Delivering the keynote address during the opening session chaired by McCloskey OPIS senior VP John Howland, Duma outlined that independent modelling by the Bureau for Economic Research found that implementing the Phase I reforms could boost real GDP growth by 1.5% above the 2% baseline.
The largest driver of this improvement is fixed investment, which is projected to be 4% higher by 2029.
The government and business partnership report back to President Cyril Ramaphosa every six to eight weeks provides the joint strategic oversight committee to assess progress, provide direction, unblock issues and elevate opportunities across energy, logistics and crime.
Given improved energy availability and access to ports and railways, exports are projected to be significantly better, attaining the nigh-5% growth rate in 2029.
In the reform scenario, real GDP is 7.7%-higher at R399.6-billion by 2029, and investment a 22.3%-higher R196.7-billion.

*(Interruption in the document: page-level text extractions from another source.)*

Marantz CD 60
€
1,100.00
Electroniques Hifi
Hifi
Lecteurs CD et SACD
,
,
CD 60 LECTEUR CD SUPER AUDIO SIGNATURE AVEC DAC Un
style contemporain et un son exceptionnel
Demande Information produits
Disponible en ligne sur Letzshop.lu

Duma highlighted that headline initiatives underway through the collaborative efforts between Transnet, government, the National Logistics Crisis Committee and industry to improve the network and rolling stock availability, as well as operational efficiency, included 2024’s independent technical assessment of the Richards Bay coal line in KwaZulu-Natal leading to the start this year of multi-year public-private coal line improvement initiatives.
“Our government is committed to our energy mix and coal will continue to have a role,” Duma told the conference covered by Mining Weekly.
The Operational Breakthrough Project has a strong focus on operational efficiency and volume ramp-up, with partnerships with the private sector through the Richards Bay Coal Terminal procuring locomotive batteries and compressors for the maintenance of coal export locomotives.
“The involvement of the private sector in rail and ports is the biggest reform we’ve seen in 100 years,” Duma stated during questions time.
On the energy front, the launch of National Energy Crisis Committee 2.0 (NECOM 2.0) was bringing greater focus to the strengthening of the national electricity transmission grid along with market reform.
Targeted under NECOM 2.0 are improving the availability of existing electricity supply, accelerating private-sector investment in generation capacity, fast-tracking procurement of new power generation capacity, unleashing investment in rooftop solar, and fundamentally transforming the electricity sector to achieve long-term energy security.